4-08.航海の準備(8)
出航してからこういう問題が起きたら
リセットのしようも無いし、解決する手段も限られてくるからね。
最初に解決できて良かったよ。
さて、本題に移れるね。
「じゃ、ちょっと時間かかっちゃたけど、皆が同じ方向に向かって進めそうだね。
話を元に戻そうか。アリア話についてこれてるかな?」
「え?あ・・・。はい・・・。」
「コウさん、ごめん。うちのアリアが限界だ。
一旦、皆で食事にしたいけどいいかな?」
「ハッ!舵は交代で変わらせます。
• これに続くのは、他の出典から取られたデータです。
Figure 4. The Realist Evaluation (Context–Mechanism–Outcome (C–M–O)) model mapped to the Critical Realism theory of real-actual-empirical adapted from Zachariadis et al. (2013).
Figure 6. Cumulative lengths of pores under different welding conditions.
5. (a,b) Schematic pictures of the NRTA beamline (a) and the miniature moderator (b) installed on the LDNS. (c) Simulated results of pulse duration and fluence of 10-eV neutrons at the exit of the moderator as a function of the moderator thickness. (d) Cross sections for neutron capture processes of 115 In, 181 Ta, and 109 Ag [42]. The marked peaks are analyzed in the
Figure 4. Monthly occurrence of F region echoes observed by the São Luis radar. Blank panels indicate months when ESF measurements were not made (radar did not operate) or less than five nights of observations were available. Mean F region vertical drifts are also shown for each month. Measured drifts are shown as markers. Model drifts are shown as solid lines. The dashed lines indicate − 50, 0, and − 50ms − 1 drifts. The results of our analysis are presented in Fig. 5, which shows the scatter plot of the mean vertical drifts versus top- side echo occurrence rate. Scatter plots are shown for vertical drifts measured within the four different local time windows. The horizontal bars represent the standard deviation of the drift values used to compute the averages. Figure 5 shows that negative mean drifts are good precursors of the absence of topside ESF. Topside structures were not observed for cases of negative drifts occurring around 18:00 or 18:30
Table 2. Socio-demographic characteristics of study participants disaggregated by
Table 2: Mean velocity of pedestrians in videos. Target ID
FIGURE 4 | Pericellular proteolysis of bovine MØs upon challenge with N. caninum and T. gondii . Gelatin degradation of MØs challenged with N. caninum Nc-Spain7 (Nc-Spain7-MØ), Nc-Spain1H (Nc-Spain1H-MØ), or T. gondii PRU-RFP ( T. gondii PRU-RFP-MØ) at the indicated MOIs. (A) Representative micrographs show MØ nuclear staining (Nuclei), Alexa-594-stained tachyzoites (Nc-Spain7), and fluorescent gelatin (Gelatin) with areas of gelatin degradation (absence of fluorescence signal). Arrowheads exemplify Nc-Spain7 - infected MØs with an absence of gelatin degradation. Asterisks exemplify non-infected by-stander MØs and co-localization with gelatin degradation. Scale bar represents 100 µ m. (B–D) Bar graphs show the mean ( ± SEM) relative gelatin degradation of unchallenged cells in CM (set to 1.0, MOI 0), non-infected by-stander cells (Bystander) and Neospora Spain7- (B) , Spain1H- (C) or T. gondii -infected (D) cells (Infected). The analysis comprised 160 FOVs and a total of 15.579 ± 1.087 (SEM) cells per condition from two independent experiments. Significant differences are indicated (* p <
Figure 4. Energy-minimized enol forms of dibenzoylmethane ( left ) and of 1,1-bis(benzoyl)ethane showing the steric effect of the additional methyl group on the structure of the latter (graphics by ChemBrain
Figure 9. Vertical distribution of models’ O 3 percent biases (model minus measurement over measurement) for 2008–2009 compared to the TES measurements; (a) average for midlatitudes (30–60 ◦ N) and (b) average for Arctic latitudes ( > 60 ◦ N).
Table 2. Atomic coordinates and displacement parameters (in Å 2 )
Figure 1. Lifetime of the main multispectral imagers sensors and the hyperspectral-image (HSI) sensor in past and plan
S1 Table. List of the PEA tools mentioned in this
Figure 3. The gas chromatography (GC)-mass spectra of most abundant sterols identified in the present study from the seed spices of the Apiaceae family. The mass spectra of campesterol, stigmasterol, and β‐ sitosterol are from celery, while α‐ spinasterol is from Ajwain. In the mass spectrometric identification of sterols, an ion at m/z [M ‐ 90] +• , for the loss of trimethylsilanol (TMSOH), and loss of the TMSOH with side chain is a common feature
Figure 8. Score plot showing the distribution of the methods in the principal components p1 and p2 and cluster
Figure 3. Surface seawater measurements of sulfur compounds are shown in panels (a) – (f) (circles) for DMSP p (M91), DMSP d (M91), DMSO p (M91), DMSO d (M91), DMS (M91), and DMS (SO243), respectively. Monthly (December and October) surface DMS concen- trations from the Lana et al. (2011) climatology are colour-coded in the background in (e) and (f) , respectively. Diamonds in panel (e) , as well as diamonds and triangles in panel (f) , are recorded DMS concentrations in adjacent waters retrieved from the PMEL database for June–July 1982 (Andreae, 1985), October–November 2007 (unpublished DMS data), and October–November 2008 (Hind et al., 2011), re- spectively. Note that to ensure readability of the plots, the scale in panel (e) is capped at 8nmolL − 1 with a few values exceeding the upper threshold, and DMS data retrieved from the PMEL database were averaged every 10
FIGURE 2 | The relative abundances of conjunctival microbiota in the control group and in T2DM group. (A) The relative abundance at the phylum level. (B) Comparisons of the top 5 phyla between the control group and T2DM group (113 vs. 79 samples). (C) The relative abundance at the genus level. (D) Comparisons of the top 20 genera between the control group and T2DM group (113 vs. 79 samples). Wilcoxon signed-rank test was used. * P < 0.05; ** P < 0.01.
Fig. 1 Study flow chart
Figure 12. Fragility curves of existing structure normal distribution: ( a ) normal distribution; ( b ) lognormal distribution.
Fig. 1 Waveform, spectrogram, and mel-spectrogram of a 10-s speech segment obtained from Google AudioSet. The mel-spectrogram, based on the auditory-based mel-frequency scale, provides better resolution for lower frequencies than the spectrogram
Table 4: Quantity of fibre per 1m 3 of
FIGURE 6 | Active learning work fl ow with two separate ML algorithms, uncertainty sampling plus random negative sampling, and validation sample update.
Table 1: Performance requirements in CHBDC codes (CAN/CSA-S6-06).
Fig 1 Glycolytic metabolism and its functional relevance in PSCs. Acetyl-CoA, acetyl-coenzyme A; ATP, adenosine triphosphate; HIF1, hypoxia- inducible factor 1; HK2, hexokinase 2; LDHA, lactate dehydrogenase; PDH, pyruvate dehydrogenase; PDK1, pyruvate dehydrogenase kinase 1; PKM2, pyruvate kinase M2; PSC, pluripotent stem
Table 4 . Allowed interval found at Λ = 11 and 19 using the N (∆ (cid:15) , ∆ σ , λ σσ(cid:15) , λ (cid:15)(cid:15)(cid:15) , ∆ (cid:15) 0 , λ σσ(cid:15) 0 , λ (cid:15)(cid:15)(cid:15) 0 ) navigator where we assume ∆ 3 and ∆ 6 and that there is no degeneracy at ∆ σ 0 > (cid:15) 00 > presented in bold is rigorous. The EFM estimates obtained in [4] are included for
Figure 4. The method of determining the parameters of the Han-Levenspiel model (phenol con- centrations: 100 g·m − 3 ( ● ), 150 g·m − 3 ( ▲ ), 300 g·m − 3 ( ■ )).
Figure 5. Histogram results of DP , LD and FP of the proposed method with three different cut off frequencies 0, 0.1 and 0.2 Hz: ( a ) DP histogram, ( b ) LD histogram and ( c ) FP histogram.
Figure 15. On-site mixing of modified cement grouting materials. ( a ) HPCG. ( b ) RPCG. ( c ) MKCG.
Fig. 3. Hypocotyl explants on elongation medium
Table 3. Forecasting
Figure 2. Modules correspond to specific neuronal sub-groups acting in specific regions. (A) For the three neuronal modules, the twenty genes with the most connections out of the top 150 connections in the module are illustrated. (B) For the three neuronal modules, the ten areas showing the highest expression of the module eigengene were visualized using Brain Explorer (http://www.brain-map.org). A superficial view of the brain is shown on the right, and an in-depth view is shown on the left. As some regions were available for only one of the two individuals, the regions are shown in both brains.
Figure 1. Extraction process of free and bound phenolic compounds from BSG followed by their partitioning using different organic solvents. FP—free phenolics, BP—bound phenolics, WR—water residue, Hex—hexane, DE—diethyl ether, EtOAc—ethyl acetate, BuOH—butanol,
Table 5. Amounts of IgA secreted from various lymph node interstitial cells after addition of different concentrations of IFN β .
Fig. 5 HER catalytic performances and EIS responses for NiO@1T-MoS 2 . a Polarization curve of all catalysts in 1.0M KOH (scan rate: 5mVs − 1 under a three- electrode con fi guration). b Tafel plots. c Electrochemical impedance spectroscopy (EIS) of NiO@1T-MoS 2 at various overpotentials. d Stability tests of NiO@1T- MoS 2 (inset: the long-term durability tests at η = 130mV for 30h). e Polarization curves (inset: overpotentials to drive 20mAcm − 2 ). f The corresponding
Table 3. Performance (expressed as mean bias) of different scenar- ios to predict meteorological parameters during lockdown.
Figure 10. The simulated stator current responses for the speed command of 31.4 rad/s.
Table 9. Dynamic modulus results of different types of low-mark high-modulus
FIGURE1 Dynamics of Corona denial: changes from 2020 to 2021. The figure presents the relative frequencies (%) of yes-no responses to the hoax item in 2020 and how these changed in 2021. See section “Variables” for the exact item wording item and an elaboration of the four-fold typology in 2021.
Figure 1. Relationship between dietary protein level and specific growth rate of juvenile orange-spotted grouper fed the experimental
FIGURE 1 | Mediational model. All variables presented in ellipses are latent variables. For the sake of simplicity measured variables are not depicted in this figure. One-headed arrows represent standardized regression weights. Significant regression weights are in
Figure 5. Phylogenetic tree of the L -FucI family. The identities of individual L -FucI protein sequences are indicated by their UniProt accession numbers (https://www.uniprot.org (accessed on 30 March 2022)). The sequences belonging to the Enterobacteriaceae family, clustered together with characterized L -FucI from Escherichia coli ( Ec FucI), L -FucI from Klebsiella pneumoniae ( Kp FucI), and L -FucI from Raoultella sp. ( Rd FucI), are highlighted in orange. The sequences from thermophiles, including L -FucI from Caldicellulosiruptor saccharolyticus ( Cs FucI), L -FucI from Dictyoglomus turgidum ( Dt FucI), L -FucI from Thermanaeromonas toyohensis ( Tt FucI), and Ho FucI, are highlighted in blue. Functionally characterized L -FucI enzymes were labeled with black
皆に食事の準備に取り掛からせます!」
「フウマ、今のこの船の食料の在庫とか分かる?」
「昼間みたときは何も無かったよ。」
「そっか。じゃ、ちょっと海に入って取って来るか。」
「姉さん、それでも構わないけど、皆で食事をするなら、陸で食事をしながら説明した方が良いんじゃないかな?姉さんが潜って魚をとってから調理する時間が勿体なくないかな?」
「ああ・・・。なんか自分の不手際がまどろっこしいね。フウマ、私は焦り過ぎかな?」
「うん・・・。僕なりに姉さんのスピードについて行こうとしてるけど、着いていけてない場合がよくある。今の問題解決の展開と速さは普通には出来ない。かといって、その問題を放置したままでは航海が失敗するか、困難の連続だったと思うんだよ。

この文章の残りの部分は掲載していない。